Aucune trace d’arbre à pain, qui serait utile pour la Quarantaine.
16 juin
L’émeute a duré toute la nuit. Nous étions couchés dans la maison de la Quarantaine, Suzanne et Sarah Metcalfe au fond, Jacques, John et moi veillant à tour de rôle. Par instants le vent apportait des cris aigus, de l’autre côté de l’île, ou des bruits de pas dans les fourrés alentour. Les chiens hurlaient sans arrêt. Il y avait une odeur âcre de fumée. Je croyais entendre le crépitement des flammes tout proche. Je suis sorti, j’ai fait quelques pas vers la rive.
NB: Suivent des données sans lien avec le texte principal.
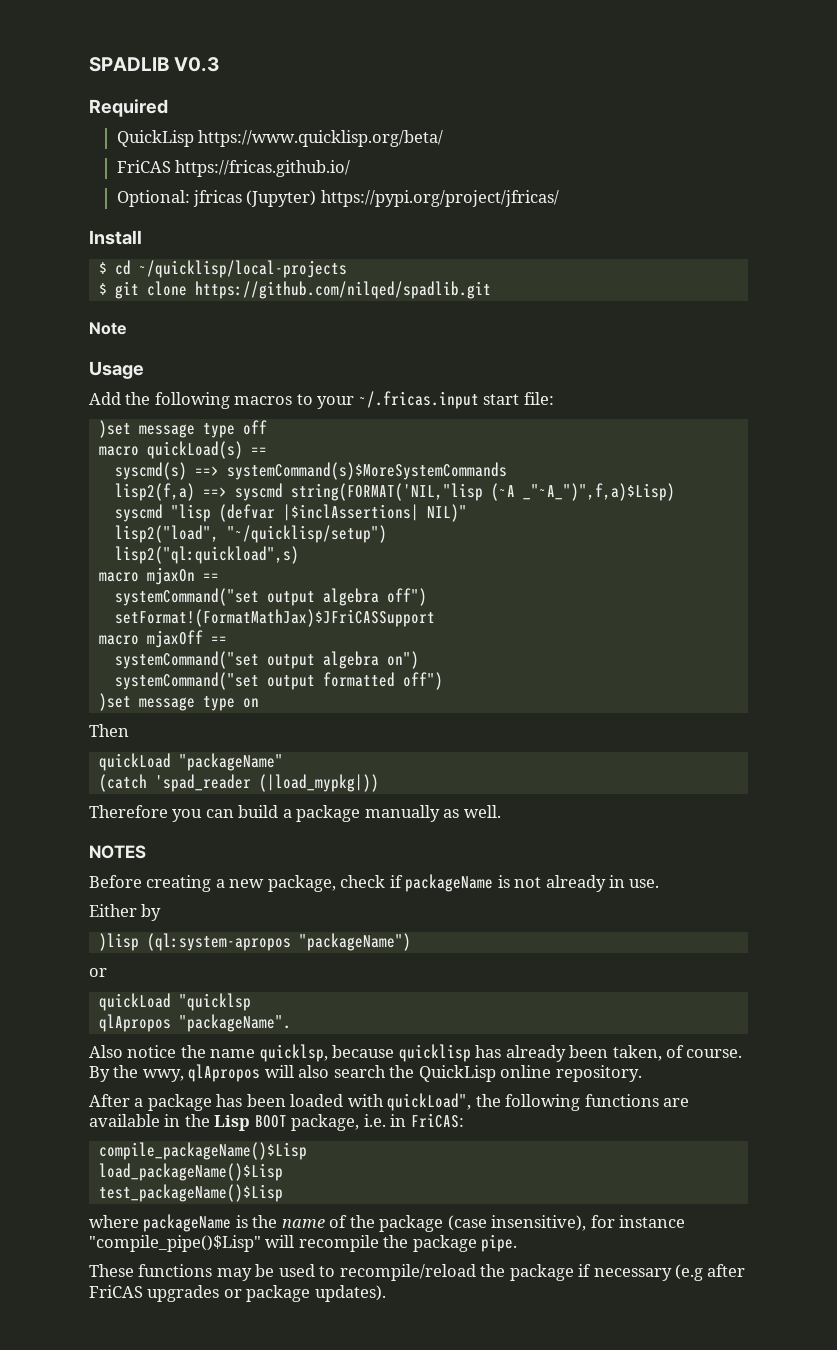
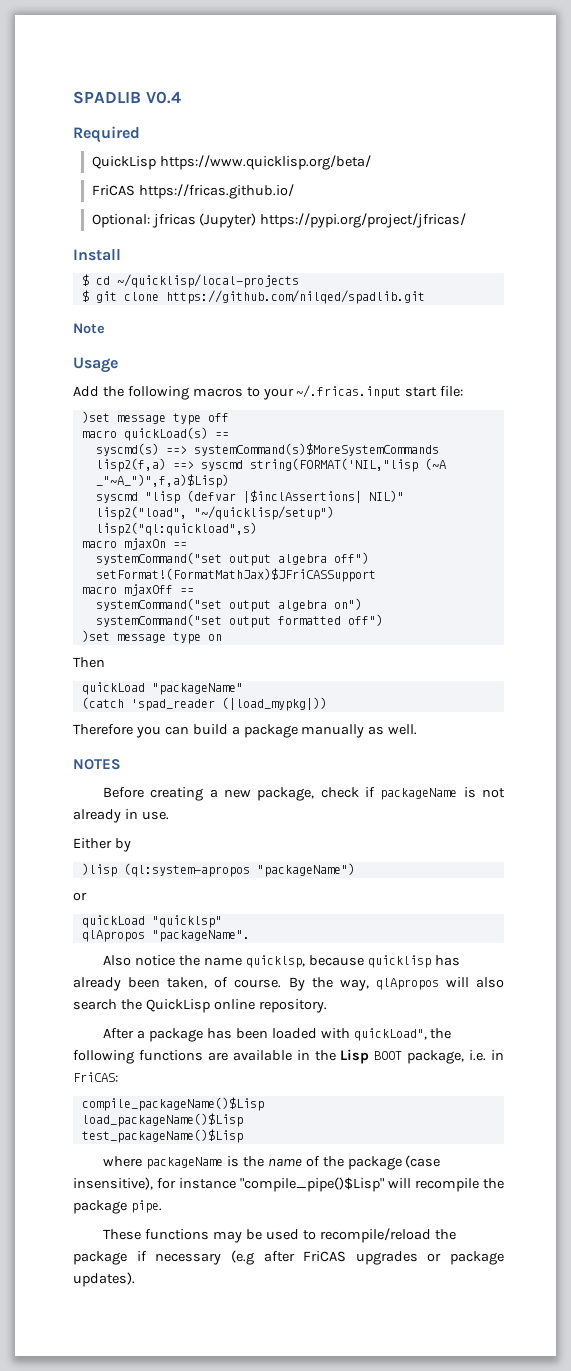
[174,57,220,72] V0.3 -> [145,91,181,104] V0.4
[178,993,251,1011] "quicklsp -> [151,915,222,928] "quicklsp"
[142,1069,184,1082] wwy, -> [339,979,369,991] way,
La nuit était noire, fermée par les nuages, mais j’ai vu la lueur des incendies, une tache rouge qui vacillait au-dessus des arbres. Bartoli et le Véran de Véreux ont passé la nuit dans le cratère. Véran a même exhibé complaisamment une arme, un vieux revolver d’ordonnance qu’il avait caché dans ses affaires, que Jacques le soupçonne d’avoir volé sur le cadavre d’un fédéré. Est-ce avec cela qu’il espérait contenir l’insurrection?
La révolte s’est calmée à l’aube. Elle a cessé comme elle avait commencé, sans raison, peut-être simplement parce que cette nuit de folie avait consommé toutes les forces.
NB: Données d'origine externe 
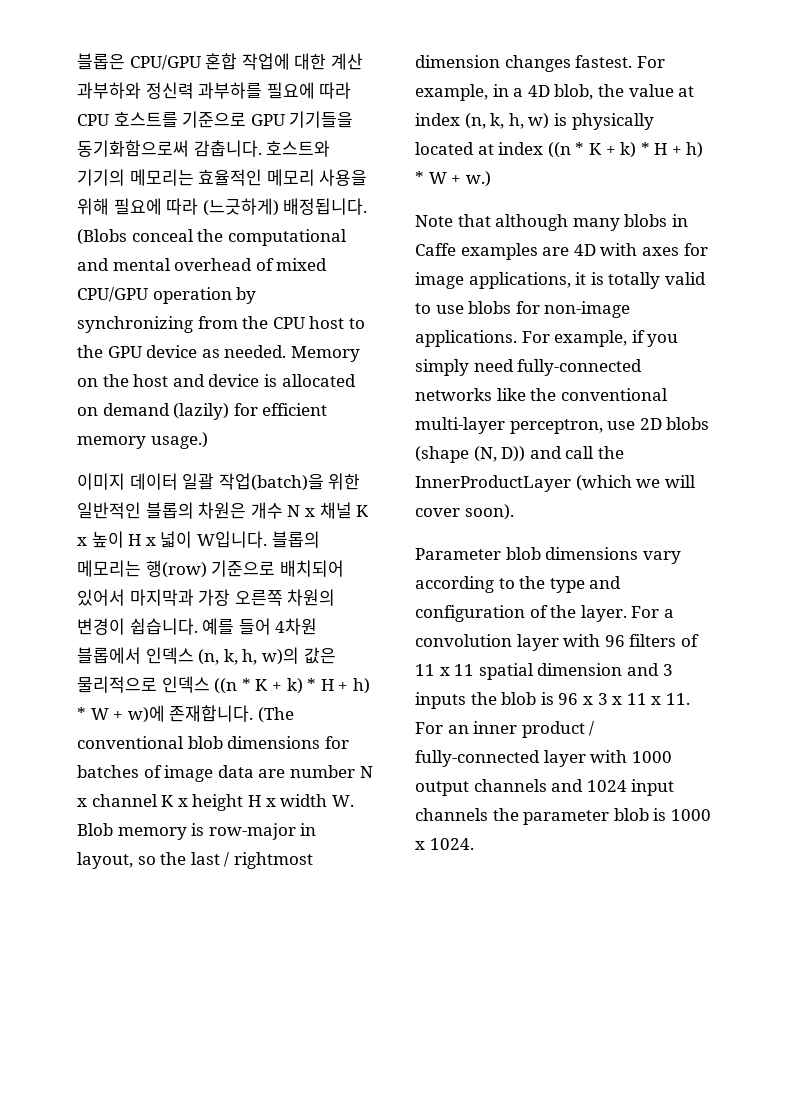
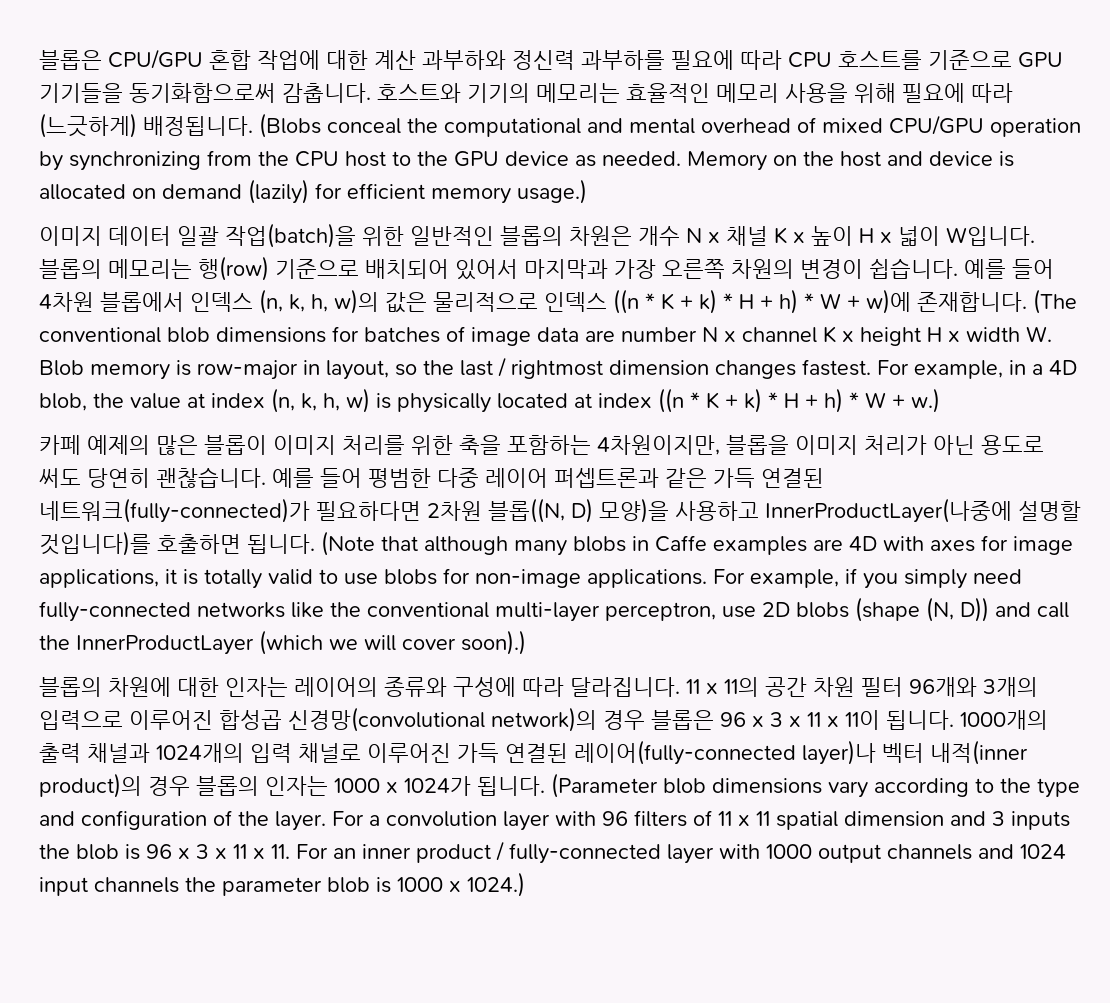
[415,215,453,227] Note -> [39,435,1044,455] [39,467,824,488] [39,498,1081,523] [39,531,375,556] 카페 예제의 많은 블롭이 이미지 처리를 위한 축을 포함하는 4차원이지만, 블롭을 이미지 처리가 아닌 용도로 써도 당연히 괜찮습니다. 예를 들어 평범한 다중 레이어 퍼셉트론과 같은 가득 연결된 네트워크(fully-connected)가 필요하다면 2차원 블롭((N, D) 모양)을 사용하고 InnerProductLayer(나중에 설명할 것입니다)를 호출하면 됩니다. (Note
[464,504,514,520] [415,548,501,560] soon). // Parameter -> [461,630,526,655] [39,677,1038,697] [39,707,1048,732] [39,740,1028,765] [39,773,658,798] soon).) // 블롭의 차원에 대한 인자는 레이어의 종류와 구성에 따라 달라집니다. 11 x 11의 공간 차원 필터 96개와 3개의 입력으로 이루어진 합성곱 신경망(convolutional network)의 경우 블롭은 96 x 3 x 11 x 11이 됩니다. 1000개의 출력 채널과 1024개의 입력 채널로 이루어진 가득 연결된 레이어(fully-connected layer)나 벡터 내적(inner product)의 경우 블롭의 인자는 1000 x 1024가 됩니다. (Parameter
[429,838,474,850] 1024. -> [467,872,525,897] 1024.)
Véran et Bartoli sont revenus. Ils ont raconté que les Indiens rentraient dans les maisons pour dormir. Quelques huttes de parias avaient brûlé autour de Palissades. Plus tard, nous avons appris ce qui s’était passé, les jeunes gens ivres qui sont entrés dans la maison d’une prostituée du nom de Rasamah et l’ont violée. Alors l’émeute s’est arrêtée, dans cette scène de violence vaine et inévitable comme un meurtre rituel. Shaik Hussein a fait enfermer les coupables dans la cabane où nous avions dormi le soir de notre arrivée.
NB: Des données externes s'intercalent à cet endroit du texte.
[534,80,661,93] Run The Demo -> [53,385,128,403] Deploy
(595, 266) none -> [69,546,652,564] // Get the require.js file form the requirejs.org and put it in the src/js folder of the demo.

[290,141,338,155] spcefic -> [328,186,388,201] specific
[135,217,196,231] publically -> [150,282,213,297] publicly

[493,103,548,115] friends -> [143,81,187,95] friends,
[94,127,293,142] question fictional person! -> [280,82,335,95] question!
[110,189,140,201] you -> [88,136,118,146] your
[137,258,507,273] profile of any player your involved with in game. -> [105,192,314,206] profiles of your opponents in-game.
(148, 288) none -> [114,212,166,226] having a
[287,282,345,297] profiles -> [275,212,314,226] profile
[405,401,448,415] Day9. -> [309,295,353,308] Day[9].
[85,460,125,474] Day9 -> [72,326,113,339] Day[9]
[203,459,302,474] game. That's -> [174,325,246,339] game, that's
Je suis resté auprès de Suzanne. Les événements d’hier soir ont déclenché une crise de paludisme, et elle grelottait. Il y avait un conciliabule devant la maison, auquel participaient deux envoyés de Shaik Hussein. J’ai entendu des éclats de voix, Jacques qui disait: «Et pour l’eau? Qui est-ce qui s’occupera d’eux, où vont-ils loger?» Véran parlait des citernes, d’un abri provisoire. J’ai compris qu’il voulait isoler nos malades, envoyer Nicolas et M. Tournois. Jacques est indigné. C’est lui qui a parlé des Indiens que les Anglais ont oubliés sur Gabriel en 1856, et Véran est prêt à envoyer ces gens à la mort, pour pouvoir continuer son voyage. J’entends Véran parler de l’urgence. Il répète une phrase absurde et creuse: «C’est une question de vie ou de mort.» Il est surexcité, véhément. Puisque tous ne sont pas d’accord, on votera. Les arkotties sont debout, un peu à l’écart. Ils ne disent rien. Ils ne comprennent pas la discussion entre Jacques et Véran, mais ils sont ici pour emmener Nicolas et M. Tournois. Il y a quelque chose de sinistre et de grotesque à la fois dans cette scène, comme si nous assistions au jugement des malheureux couchés sur leurs grabats dans l’infirmerie.